Payneful News

Reflections on the life, career, and man that was Payne Stewart.

Yesterday, Monday, October 25, 1999, Payne Stewart headed off to the PGA Championship. He never made it. He died in a plane crash that will take months to explain, and years to get over.

##A touch of class

In an era where sports figures define themselves by the height of the trash heaped around them, Payne Stewart defined himself by his faith, his work ethic, his family, and his country.

##The US Open

Two years ago, he was robbed of his second US Open victory. Lee Janzen had been given a gift by the golf gods, who had reached down from heaven and tapped his ball from the branches of a tree, a gift that netted him 2 strokes in closing the gap with Payne.

And then those same golf gods reached down and gave Payne’s ball the smallest nudge in the fairway after a perfect drive to have his ball come to rest in a divot filled with sand. It was filled with sand because the greens keepers at the Olympic Club didn’t want to wait a couple of extra days to repair any damage done by the players. So, Payne ended up with a sand shot out of a 6 inch sand trap in the middle of the fairway after a perfect drive.

He lost the tournament by one stroke to Lee, and with the class he’s known for, he just said simply that he lost because he wasn’t the best golfer this week and that Lee was. No complaints, just class.

Now, this year, he was in contention again. And the golf gods decided that it was his turn again.

He had just sunk a ridiculously difficult fifteen foot downhill putt to win the US Open and deflate the hopes of Phil Mickelson to win his first major championship. He walked over, took Phil’s face in his hands and reminded him that something much more special was going to happen to him that day: he was going to become a father for the first time.

In his moment of triumph that would silence his critics and forever cement his memory in the minds of golf fans, he took the time to comfort a fellow competitor and remind him and the rest of us of what’s really important.

##The Ryder Cup

The U.S. had just completed one of the greatest comebacks in the history of sport. Down 10 matches to 6 going into the final round of the {glossSub([[1999 Ryder Cup Thoughts]],”Ryder Cup Matches”)}, we came back to win 14 1/2 to 13 1/2. But that’s not the score that by all rights should have been recorded in the sports histories.

It should have been 15 to 13. But Payne Stewart would have none of that.

All day long as he played his match against Scotland’s Colin Montgomery he listened to the abuse heaped on Monty by the raucus fans at The Country Club in Brookline.

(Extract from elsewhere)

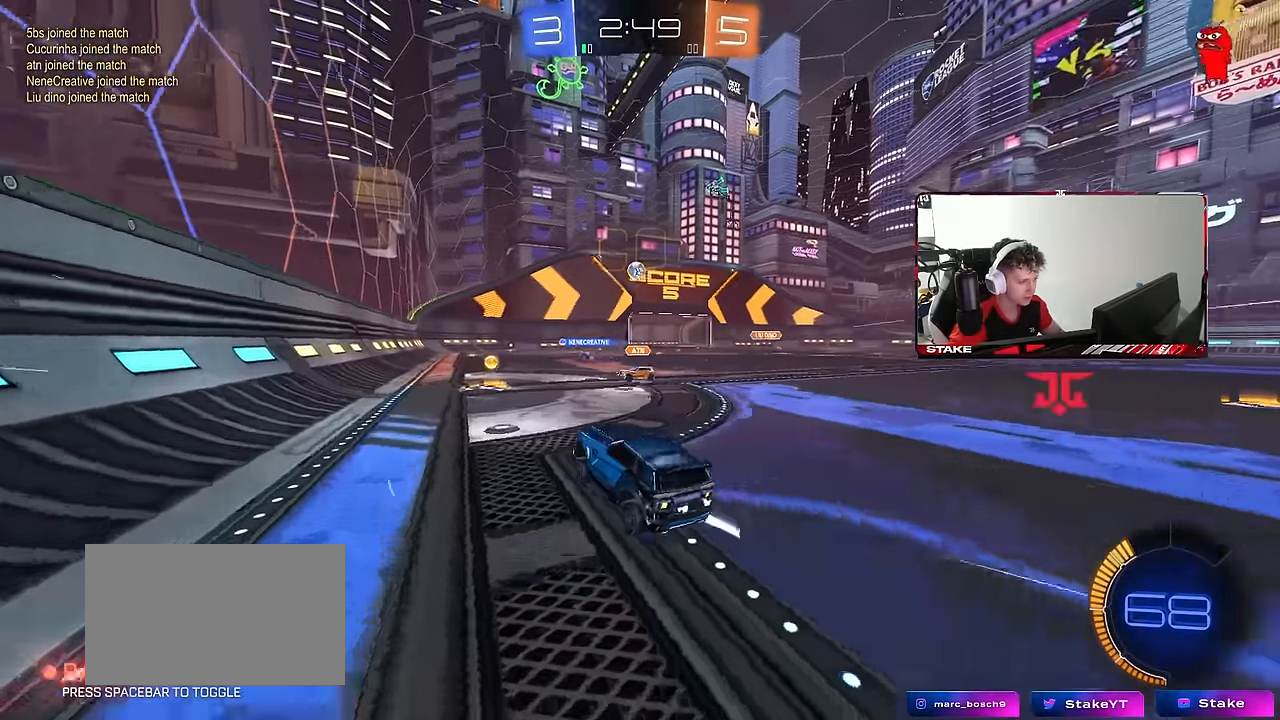
{"keys": ["a", "d", "s"], "mouse": [], "mouse_move": "still", "events": [[50, "d", "up"], [50, "mouse_left", "down"], [100, "a", "down"], [150, "a", "up"], [150, "mouse_left", "up"], [384, "a", "down"], [384, "w", "up"], [434, "s", "down"], [467, "d", "down"]]}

Later he would say that he was “disgusted by some of the things” that the fans had to say, and that Colin “doesn’t deserve that kind of abuse.”

But this was the 17th hole of his match, and he was even with Colin. He had just made a spectacular sand shot that would probably ensure a halve on the hole at a minimum, probably guaranteeing him a half point in the match, improving his individual statistics for his 5 Ryder Cup appearances. But, as he would later say, his “individual statistics don’t mean crap” in this kind of event. The important this for his was that the U.S. had regained the lost cup.

So he conceded Monty’s (probably) unmakeable putt and the match so as not to put him through any more abuse or torment from the roudy crowds. The cup was decided, his match didn’t matter anymore. But the feelings of his competitor still did.

##Rename the championship

I think it would be a fitting tribute to Payne and his contributions to the class of the game if the PGA were to recognize him by renaming the Tour Championship as *The Payne Stewart Tour Championship*.